* _TRY IT_: Exactly the lines below, starting with the one containing "reference distance at" and going on through the one containing "your text a", must be reproduced, both ends included, and no pictures with them.

* _TASK DATA_:
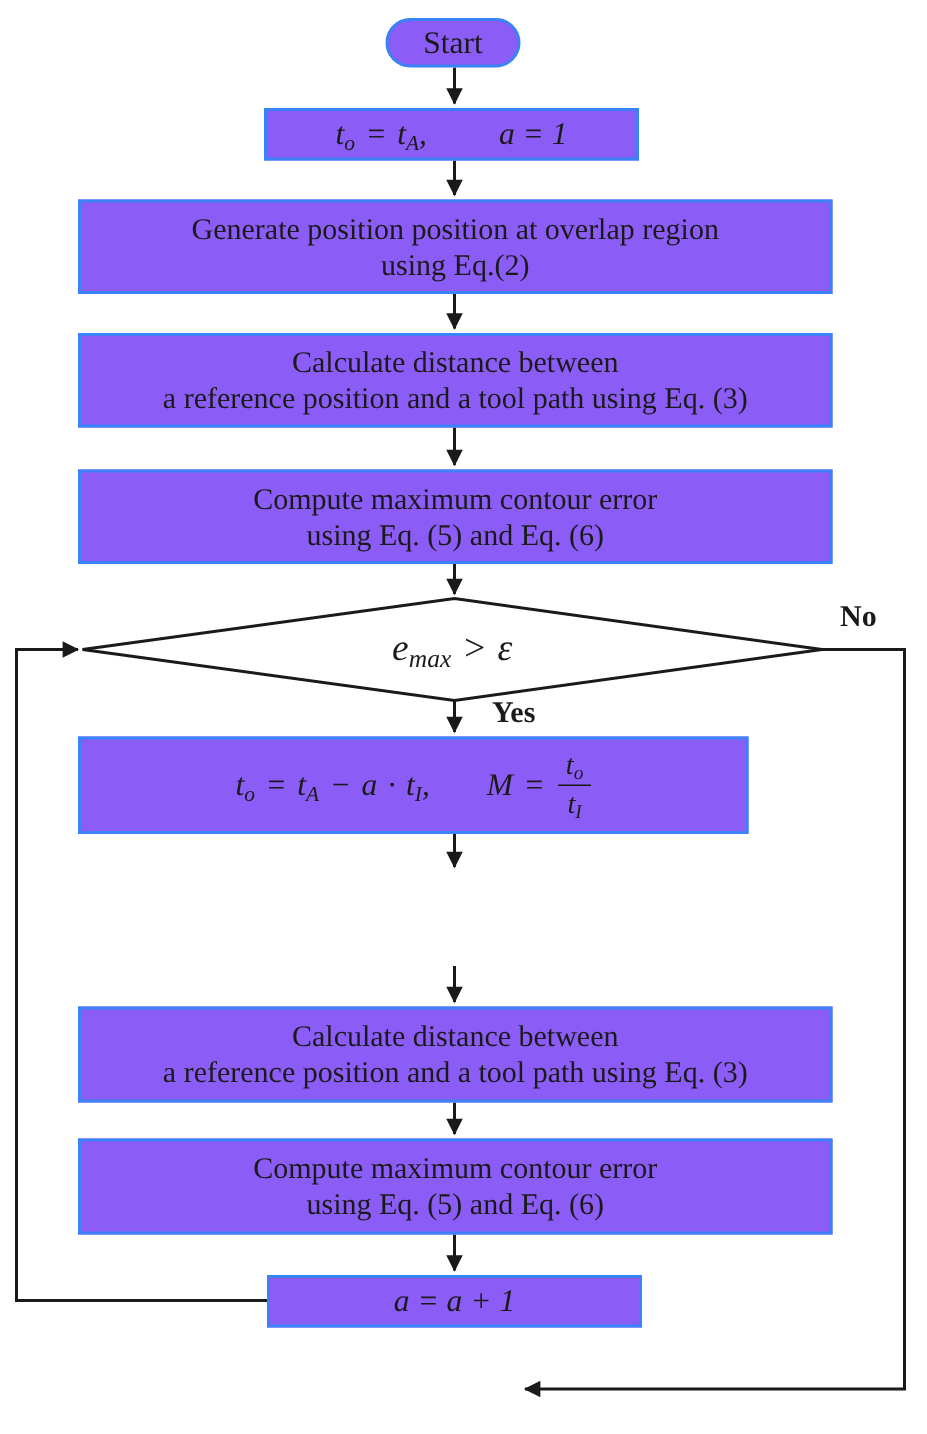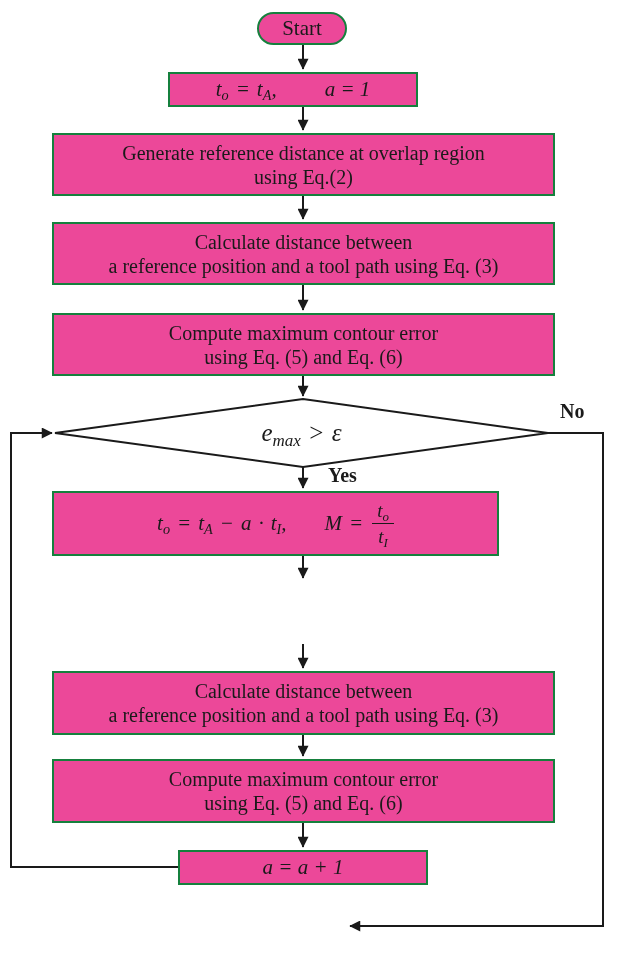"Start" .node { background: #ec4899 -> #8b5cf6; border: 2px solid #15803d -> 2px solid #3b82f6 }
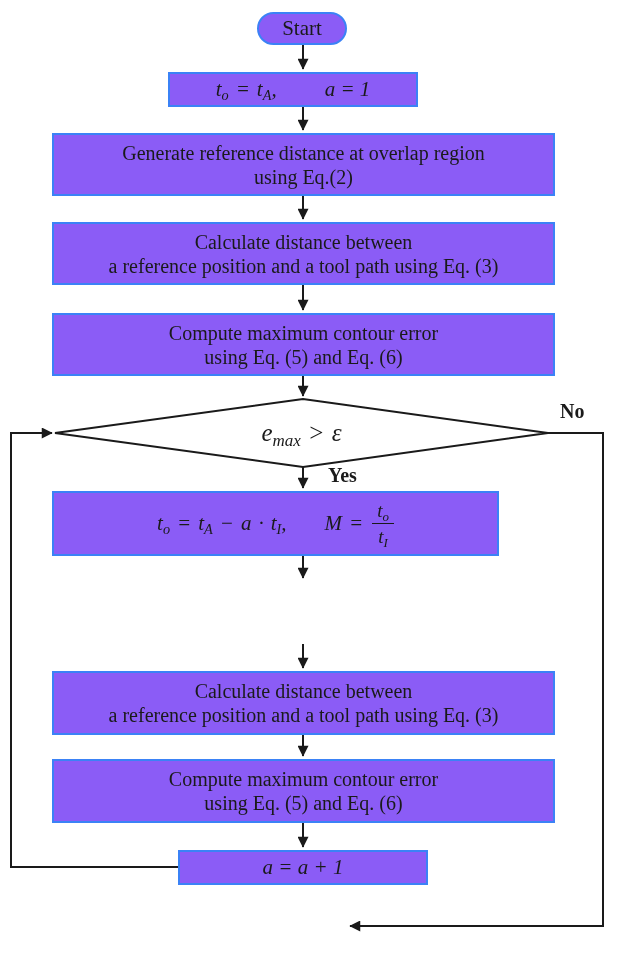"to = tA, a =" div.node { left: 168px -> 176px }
==
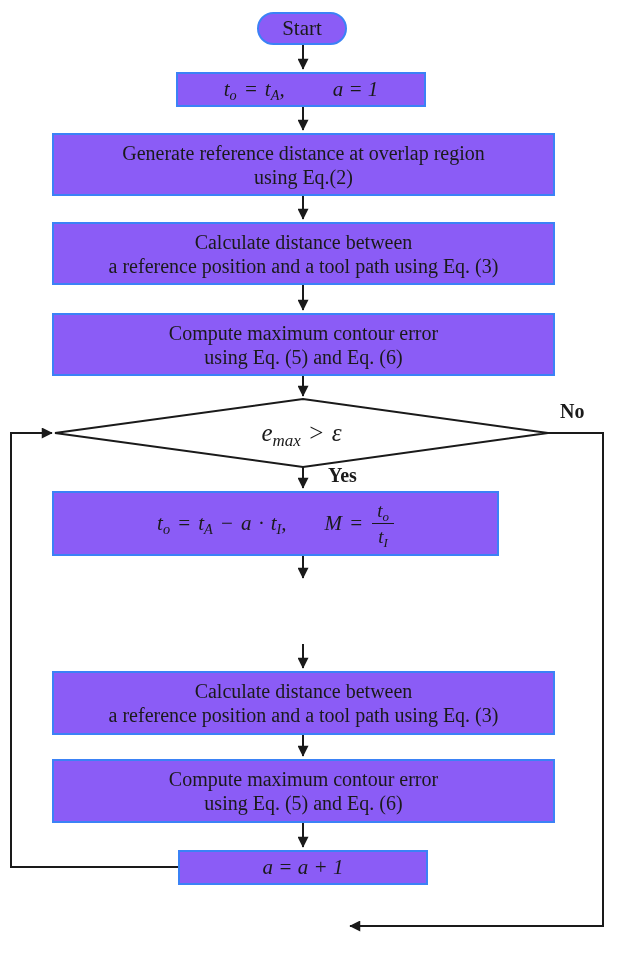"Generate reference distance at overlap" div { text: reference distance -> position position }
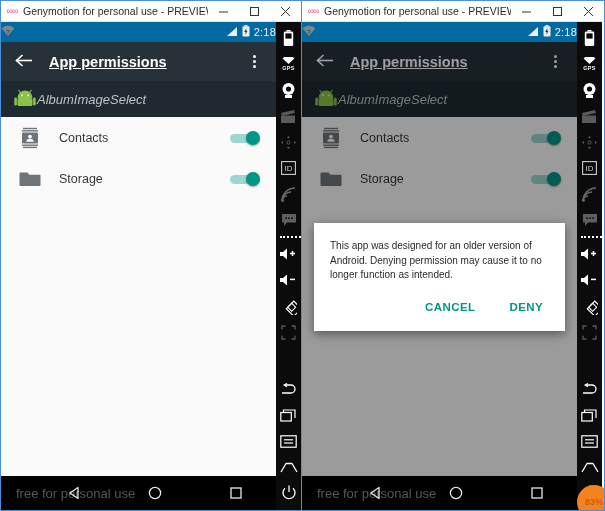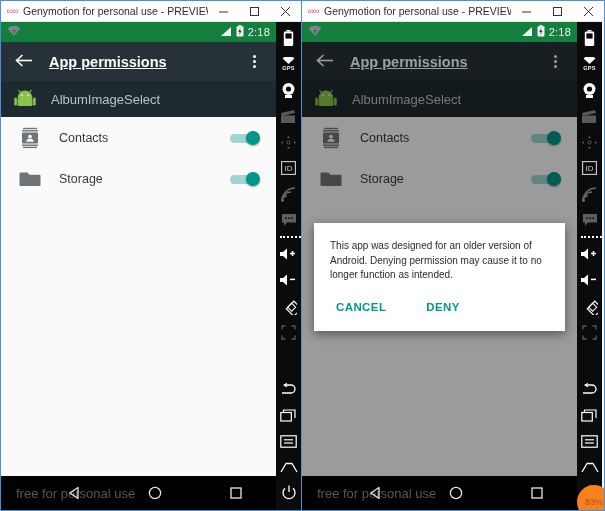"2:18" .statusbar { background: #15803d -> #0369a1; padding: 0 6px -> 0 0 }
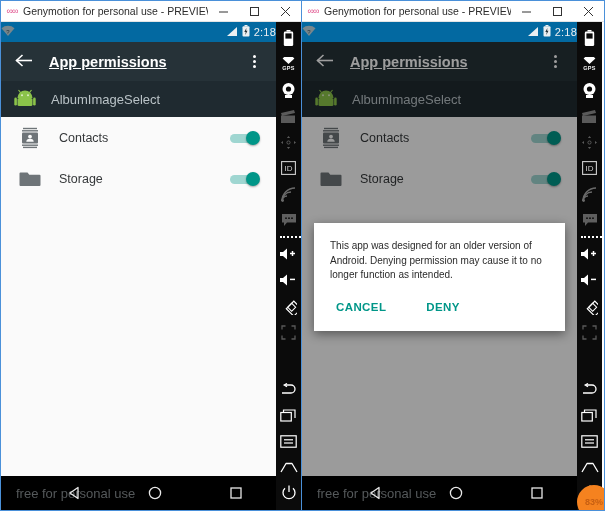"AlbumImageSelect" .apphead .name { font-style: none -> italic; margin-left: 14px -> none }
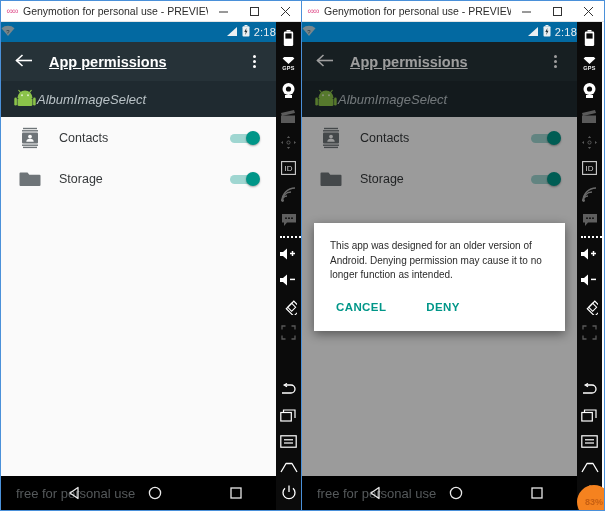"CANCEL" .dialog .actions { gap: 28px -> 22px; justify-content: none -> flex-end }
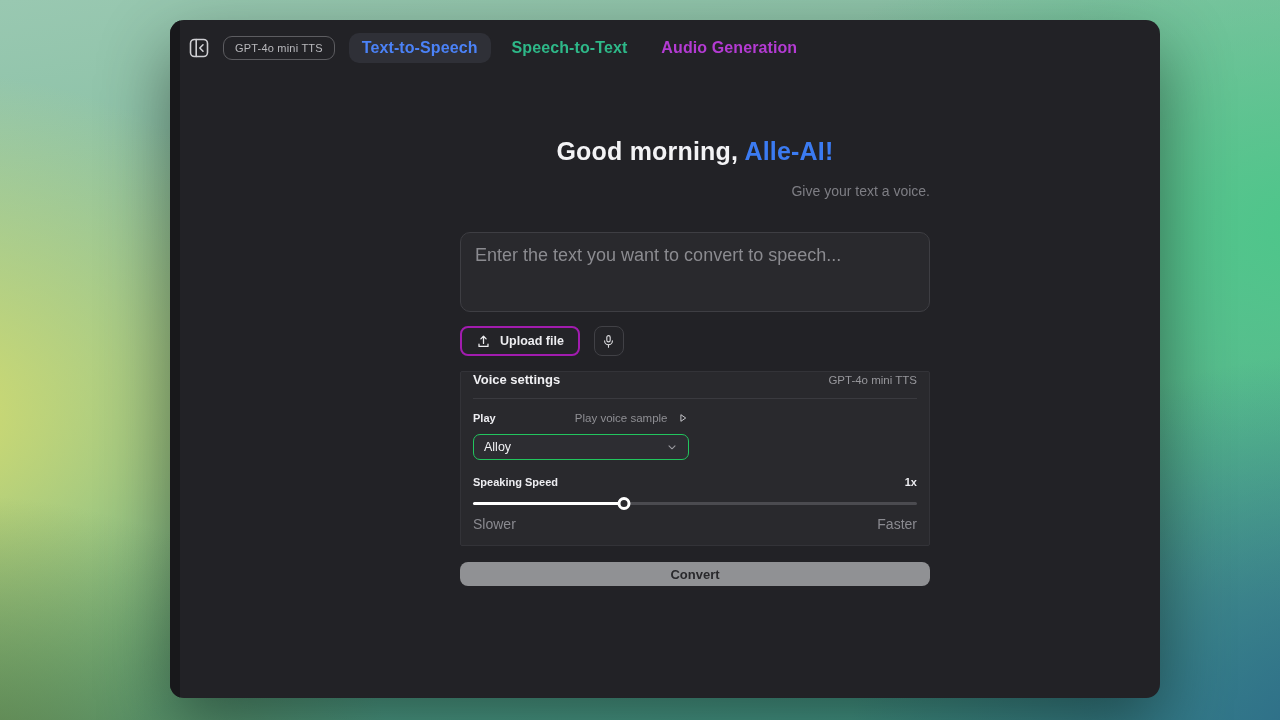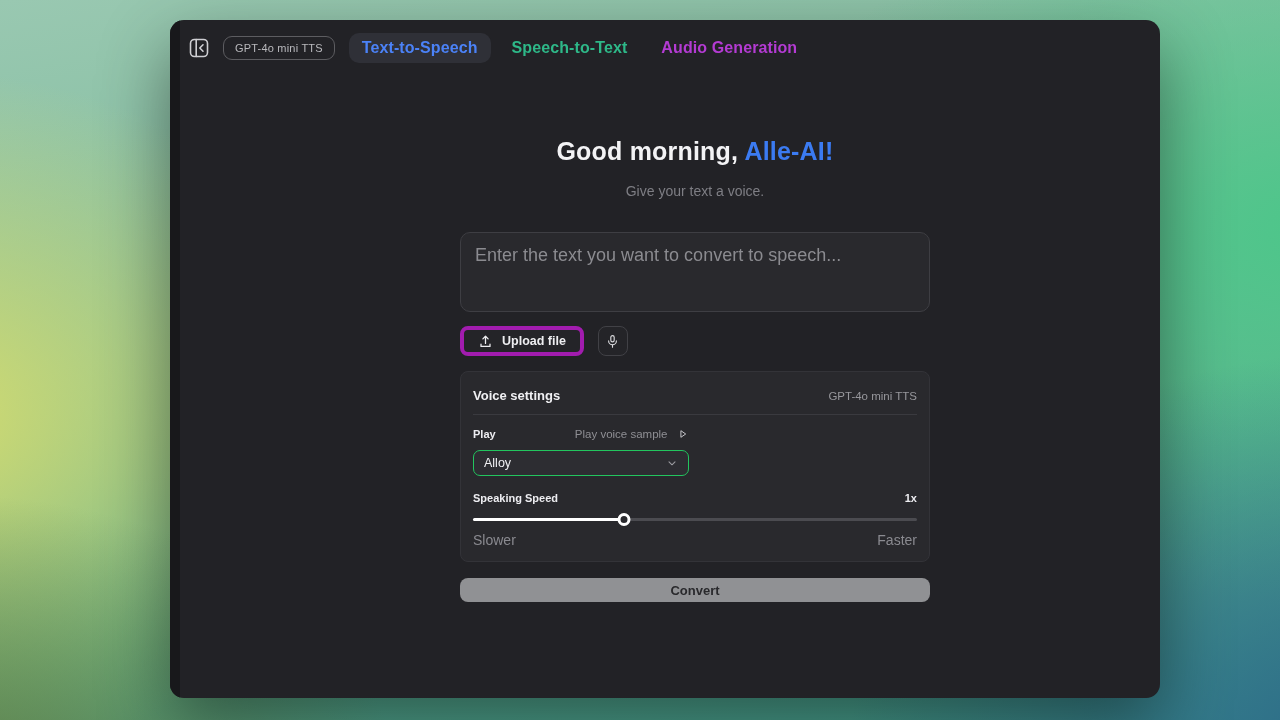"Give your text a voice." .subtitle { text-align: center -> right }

* _WRITTEN ANSWER_:
"Generate reference distance at overlap" div { text: reference distance -> position position }
"2:18" .statusbar { background: #15803d -> #0369a1; padding: 0 6px -> 0 0 }
"AlbumImageSelect" .apphead .name { font-style: none -> italic; margin-left: 14px -> none }
"CANCEL" .dialog .actions { gap: 28px -> 22px; justify-content: none -> flex-end }
"Give your text a voice." .subtitle { text-align: center -> right }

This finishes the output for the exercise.